Egypt, a key US ally and an Arab regional heavyweight with a 30-year peace deal with Israel, has long been considered as an indispensable mediator between Israel and the Palestinians because of close, sometimes strained, ties to both sides.
However, its role has been questioned after it failed to get a truce between Israel and Hamas that expired last month renewed and its peace initiative during the three-week war failed to bring about a new ceasefire. Moreover, it has not been able to reconcile bickering Palestinian groups despite attempts last year.
One of the crises of the regime of the president, Hosni Mubarak, “is that it has become addicted to the mediator role”, Medhat el Zahed, a columnist with the Egyptian leftist daily Al Badeel, wrote on Friday.
“Mediation is neither Egypt’s destiny nor role, but they have become addicted to it, considering it to be a divine blessing.
“The mediator has to be neutral and have integrity. Egypt shouldn’t pressure Hamas to reinforce the truce. This is its business and Hamas is accountable only to its people.”
Fahmi Howeidi, a political commentator, said the Egyptian government had been dealing with Hamas as an extension of Egypt’s Muslim Brotherhood, which was the wrong approach.
“Egypt is failing to deal with Hamas as a resistance movement and an elected government. This is limiting the Egyptian role.
Israel and the United States signed a memorandum of understanding on Jan 16 aimed at stopping the smuggling of weapons into the Gaza Strip. Britain, France and Germany have offered to send warships to help in the effort.
The US-Israel deal outlines a framework under which the United States would provide detection and surveillance equipment as well as logistical assistance to Israel, Egypt and other countries to be used in monitoring Gaza’s land and sea borders.
Mr Mubarak and Egypt’s foreign minister, Ahmed Aboul Gheit, reacted angrily and said the country would not be bound by the agreement.
Egypt denied reports it had signed a new security agreement with Israel to increase security and stop smuggling into the Gaza Strip from Egypt.

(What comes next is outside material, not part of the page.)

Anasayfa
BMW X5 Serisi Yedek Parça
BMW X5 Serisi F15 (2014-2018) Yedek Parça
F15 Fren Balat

The Israeli prime minister, Ehud Olmert, the defence minister, Ehud Barak, and the foreign minister, Tzipi Livni, approved new security arrangements at a cabinet meeting late on Thursday after talks with Mr Gilad in Cairo to address the issue. The Israeli cabinet measures include the creation of possible checkpoints in Egypt’s Sinai Peninsula, as well as moves to prevent smuggling boats from docking at Port Said.
“Egypt mans its borders by itself and doesn’t want to violate that by any agreement,” said Mr Zaki, Egypt’s foreign ministry spokesman.

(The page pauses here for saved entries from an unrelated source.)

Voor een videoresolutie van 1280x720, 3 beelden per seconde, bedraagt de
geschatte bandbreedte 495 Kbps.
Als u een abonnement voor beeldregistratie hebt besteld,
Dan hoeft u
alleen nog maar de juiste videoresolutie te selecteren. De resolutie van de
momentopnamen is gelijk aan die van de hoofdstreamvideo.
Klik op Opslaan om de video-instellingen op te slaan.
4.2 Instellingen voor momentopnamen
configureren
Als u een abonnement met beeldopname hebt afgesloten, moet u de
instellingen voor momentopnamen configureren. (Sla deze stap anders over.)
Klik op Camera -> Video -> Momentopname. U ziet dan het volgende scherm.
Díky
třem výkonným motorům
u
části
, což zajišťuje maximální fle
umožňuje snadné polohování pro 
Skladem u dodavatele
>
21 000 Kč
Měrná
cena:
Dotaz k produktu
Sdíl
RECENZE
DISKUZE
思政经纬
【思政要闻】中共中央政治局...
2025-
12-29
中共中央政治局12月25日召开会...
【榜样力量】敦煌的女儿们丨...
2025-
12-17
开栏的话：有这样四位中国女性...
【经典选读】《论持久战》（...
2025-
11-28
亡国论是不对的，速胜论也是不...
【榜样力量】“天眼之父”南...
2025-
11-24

Salah al Bardawil, the head of the Hamas delegation to Cairo, told Al Jazeera he knows nothing about such an agreement and had only heard about it from the media.
Egypt’s official news agency, Mena, reported that Hamas will discuss three main issues while in Egypt: shoring up the ceasefire, the fate of the Israeli Cpl Gilad Shalit, who was captured by militants in Gaza in June 2006, and reconciliation among the Palestinian factions. Mr Aboul Gheit said recently Egypt knows nothing about the soldier’s fate.
Egypt has angered many Arabs by enforcing an Israeli blockade on Hamas-run Gaza by refusing to open the Gaza-Egypt border to ordinary traffic out of concerns that Israel will burden Egypt with responsibility for the densely populated strip.
“The Egyptian leadership managed to maintain its temper and wisdom throughout the acute Gaza crisis,” Abdel Moneim Saeed, a senior politician with the ruling NDP, said.
“After all the noise, smoke and blood, Egypt is again dealing with the crisis in a way to salvage the Palestinian people and keep their rights, without violating Egypt’s national security.
“Only Egypt is capable of doing that, of playing the indispensable diplomatic role, not on TV stations or comedy theatres, like others, but by having ties with Israel and open channels with Hamas – despite [Hamas’s] criticism of the Egyptian leadership – as well contacts with Arab and influential forces in the world. That’s why everyone comes back to Egypt again and again.”
Egypt has also announced it will host a conference for Gaza reconstruction next month.